What you need to do: Every line from the one with "output reg MEM_MemtoReg;" through the end of the records below should be restated word for word, and nothing outside that span.

[Circuit design data]
= Beginning of Section =

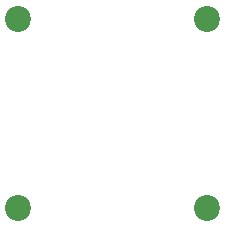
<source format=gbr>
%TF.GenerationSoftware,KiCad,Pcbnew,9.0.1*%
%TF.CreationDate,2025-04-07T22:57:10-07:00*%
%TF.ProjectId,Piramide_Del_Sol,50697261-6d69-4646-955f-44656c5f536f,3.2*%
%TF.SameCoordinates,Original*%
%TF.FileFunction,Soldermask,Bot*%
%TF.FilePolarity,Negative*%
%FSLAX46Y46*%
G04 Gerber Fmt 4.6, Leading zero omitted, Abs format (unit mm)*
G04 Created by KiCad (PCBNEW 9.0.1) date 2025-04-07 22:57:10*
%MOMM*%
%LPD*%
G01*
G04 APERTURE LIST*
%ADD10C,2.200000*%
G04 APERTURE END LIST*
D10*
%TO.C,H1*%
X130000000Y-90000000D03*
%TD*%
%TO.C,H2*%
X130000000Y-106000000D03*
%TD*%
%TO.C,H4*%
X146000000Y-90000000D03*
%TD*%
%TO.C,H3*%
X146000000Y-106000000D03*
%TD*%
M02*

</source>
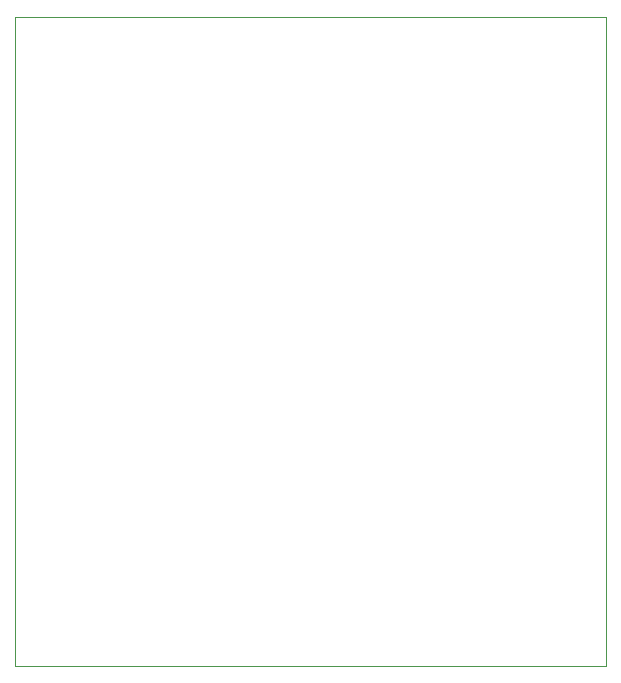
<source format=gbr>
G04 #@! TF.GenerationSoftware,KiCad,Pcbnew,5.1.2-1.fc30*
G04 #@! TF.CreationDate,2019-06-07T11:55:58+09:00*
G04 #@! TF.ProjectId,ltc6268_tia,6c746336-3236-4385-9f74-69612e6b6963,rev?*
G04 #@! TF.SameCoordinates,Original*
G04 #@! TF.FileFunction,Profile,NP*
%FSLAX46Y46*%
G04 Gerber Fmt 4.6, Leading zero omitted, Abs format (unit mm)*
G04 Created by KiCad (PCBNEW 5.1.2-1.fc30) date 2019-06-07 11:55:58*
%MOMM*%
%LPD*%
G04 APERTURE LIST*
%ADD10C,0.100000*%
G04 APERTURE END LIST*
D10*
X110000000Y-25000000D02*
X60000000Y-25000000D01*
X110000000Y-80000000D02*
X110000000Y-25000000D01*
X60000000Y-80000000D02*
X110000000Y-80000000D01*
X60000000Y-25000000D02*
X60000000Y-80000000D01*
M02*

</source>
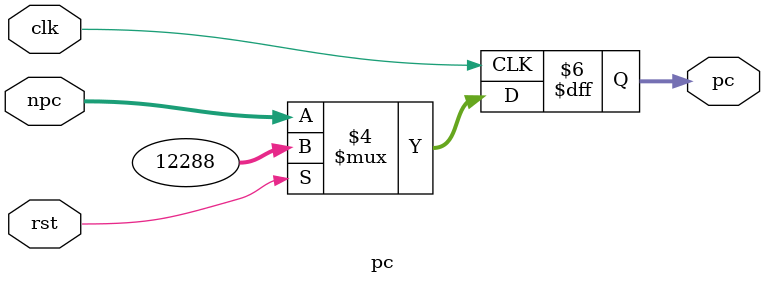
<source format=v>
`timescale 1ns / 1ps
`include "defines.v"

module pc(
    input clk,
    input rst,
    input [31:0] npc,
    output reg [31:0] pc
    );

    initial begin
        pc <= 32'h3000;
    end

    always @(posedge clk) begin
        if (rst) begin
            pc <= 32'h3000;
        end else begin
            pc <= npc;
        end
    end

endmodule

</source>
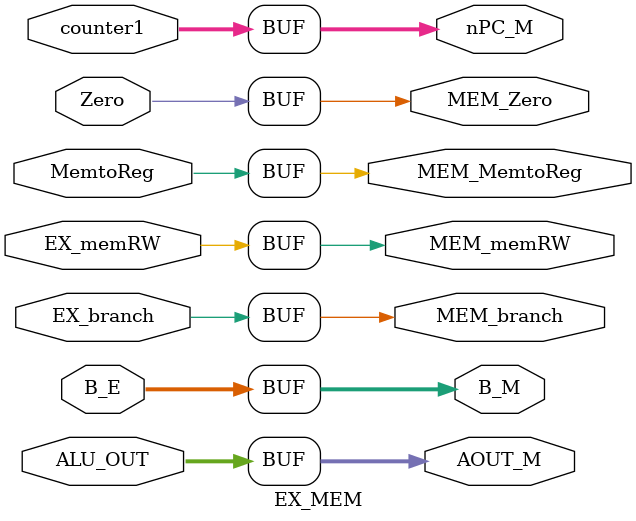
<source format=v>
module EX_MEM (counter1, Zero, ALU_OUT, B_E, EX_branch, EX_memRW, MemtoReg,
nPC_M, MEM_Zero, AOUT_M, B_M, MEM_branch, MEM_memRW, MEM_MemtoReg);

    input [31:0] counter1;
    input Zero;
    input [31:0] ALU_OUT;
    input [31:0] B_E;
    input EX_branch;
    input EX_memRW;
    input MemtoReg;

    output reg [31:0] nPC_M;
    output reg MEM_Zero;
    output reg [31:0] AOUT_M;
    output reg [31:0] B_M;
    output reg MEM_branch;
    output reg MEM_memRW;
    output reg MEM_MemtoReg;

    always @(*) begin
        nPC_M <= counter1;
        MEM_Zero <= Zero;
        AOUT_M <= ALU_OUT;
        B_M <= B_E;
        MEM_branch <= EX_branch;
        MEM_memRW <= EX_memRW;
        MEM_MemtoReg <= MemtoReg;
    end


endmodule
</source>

= End of Section =

Answer section:
    output reg MEM_MemtoReg;

    always @(*) begin
        nPC_M <= counter1;
        MEM_Zero <= Zero;
        AOUT_M <= ALU_OUT;
        B_M <= B_E;
        MEM_branch <= EX_branch;
        MEM_memRW <= EX_memRW;
        MEM_MemtoReg <= MemtoReg;
    end


endmodule
</source>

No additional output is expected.